For once I am going to start the next Slaves of Golconda read, W.G. Sebald's Vertigo earlier rather than later. I always feel like I am rushing, but maybe I can avoid that this time around. Besides, when reviewers throw around words like genius, greatness, remarkable, thrilling and original I feel like I have my work cut out for me and had better take things slowly and thoughtfully. I've been looking forward to reading Sebald and am glad I'll be doing so in a group situation, as I always appreciate other reader's insights when it comes to challenging books/authors.
Usually I like to go into a new book not knowing too much about the story or style and let it all open up before me, but in this case I feel like it might not be such a bad thing to know a little bit about how Sebald worked. He was born in Germany in 1944 and died in 2001 in England. It's amazing what you can glean from an obituary, but they often touch on the important aspects of a person's life. I'm interested in learning about Sebald the man, as I think his personal life experiences really shaped how he wrote. I think being born in Post-WWII really had an impact on how he viewed the world, and he was interested in how to express himself through literature but not in the conventional ways, which really couldn't work for him and what he wanted to say. "He wanted to find a literary form responsive to the waves and echoes of human tragedy which spread out, across generations and nations, yet which began in his childhood."
As I've not yet read more than the first few pages of the book I don't want assume anything more, but I read this in the obituary and will keep it in mind as I make my way through the book:
"It was necessary, he found, to approach this subject obliquely, and to invent a new literary form, part hybrid novel, part memoir and part travelogue, often involving the experiences of one 'WG Sebald', a German writer long settled in East Anglia. He was reluctant to call his books "novels", because he had little interest in the way contemporary writers seemed to find all meaning in personal relationships, and out of a comic but heartfelt disdain for the "grinding noises" which heavily plotted novels demanded."
So, now that there is a little background I should share my teaser, which is just the first paragraph of the book.

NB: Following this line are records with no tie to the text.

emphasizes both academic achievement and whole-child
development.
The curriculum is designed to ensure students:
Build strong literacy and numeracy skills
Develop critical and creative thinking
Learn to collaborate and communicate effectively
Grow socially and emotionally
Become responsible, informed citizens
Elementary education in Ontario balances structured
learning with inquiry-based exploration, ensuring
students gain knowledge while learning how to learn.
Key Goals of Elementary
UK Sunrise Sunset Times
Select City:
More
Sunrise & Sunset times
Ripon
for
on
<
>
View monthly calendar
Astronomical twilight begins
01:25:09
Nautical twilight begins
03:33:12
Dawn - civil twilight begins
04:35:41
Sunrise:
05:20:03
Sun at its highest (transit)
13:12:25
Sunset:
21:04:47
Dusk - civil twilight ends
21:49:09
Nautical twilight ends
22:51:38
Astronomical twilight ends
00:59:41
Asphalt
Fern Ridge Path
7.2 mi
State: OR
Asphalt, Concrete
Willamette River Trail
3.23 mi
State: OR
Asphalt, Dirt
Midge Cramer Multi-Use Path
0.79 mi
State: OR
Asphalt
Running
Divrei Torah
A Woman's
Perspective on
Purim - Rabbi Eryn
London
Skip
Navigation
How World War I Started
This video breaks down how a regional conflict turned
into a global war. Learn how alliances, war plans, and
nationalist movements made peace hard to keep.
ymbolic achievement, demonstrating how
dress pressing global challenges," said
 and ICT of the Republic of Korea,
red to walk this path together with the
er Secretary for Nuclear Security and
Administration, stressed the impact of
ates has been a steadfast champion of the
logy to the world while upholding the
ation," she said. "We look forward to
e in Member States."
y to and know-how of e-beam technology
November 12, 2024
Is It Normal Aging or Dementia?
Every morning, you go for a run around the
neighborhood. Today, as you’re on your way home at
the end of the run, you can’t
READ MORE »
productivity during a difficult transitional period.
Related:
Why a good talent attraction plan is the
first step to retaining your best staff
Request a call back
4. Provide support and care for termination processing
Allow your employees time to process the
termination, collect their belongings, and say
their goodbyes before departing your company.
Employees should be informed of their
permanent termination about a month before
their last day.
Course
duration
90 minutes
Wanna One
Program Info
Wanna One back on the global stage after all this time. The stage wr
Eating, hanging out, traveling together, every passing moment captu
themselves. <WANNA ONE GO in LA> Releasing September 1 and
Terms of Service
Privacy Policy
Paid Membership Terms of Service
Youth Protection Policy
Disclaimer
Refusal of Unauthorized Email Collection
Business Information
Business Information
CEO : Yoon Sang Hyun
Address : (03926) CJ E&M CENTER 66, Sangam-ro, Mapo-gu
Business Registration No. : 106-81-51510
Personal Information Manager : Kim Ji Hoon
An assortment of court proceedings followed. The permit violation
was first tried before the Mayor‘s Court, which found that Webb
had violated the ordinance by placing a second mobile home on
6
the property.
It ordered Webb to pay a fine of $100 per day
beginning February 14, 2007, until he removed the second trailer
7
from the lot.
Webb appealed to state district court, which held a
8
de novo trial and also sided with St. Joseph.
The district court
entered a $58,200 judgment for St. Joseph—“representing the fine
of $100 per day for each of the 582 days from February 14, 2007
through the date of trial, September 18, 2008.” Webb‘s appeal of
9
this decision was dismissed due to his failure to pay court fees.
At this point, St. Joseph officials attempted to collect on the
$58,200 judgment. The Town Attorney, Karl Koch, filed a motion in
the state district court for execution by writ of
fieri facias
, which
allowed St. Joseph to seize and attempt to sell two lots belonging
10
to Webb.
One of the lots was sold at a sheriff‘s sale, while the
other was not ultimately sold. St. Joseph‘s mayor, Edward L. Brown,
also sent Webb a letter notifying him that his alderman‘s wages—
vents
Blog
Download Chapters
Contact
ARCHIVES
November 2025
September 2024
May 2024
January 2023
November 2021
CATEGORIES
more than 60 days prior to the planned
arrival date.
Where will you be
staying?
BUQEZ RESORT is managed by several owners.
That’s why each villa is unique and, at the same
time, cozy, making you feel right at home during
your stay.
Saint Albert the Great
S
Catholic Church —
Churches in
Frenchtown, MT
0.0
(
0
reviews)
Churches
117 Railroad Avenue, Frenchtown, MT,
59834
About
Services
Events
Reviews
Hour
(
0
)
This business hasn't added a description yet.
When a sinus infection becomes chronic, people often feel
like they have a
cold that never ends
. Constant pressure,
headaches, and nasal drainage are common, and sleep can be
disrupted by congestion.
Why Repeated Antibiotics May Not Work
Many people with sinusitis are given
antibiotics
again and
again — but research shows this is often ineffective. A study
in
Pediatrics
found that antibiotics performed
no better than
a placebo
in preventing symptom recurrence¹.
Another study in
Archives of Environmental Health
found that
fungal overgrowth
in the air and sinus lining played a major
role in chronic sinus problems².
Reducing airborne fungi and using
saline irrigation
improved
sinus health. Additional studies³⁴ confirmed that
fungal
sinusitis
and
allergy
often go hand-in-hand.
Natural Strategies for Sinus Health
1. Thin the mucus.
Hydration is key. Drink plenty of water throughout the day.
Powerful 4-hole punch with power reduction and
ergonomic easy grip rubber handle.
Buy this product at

"In mid-May of the year 1800 Napoleon and a force of 36,000 men crossed the Great St Bernard pass, an undertaking that had been regarded until that time as next to impossible. For almost a fortnight, an interminable column of men, animals and equipment proceeded from Martigny via Orsières through the Entremont valley and from there moved, in a seemingly never-ending serpentine, up to the pass two and a half thousand metres above sea level, the heavy barrels of the cannon having to be dragged by the soldiery, in hollowed-out tree trunks, now across snow and ice and now over bare outcrops and rocky escarpments."
I should mention a couple of other things, one which is pertinent and the other just interesting. Sebald's novels aren't really straightforward novels. As noted in the quote above his books tend to defy genre labels. The obituary also mentioned that Sebald was an "inveterate walker", which as a fellow walker I can appreciate!
You are, as always, welcome to join in the discussion, which will be March 31!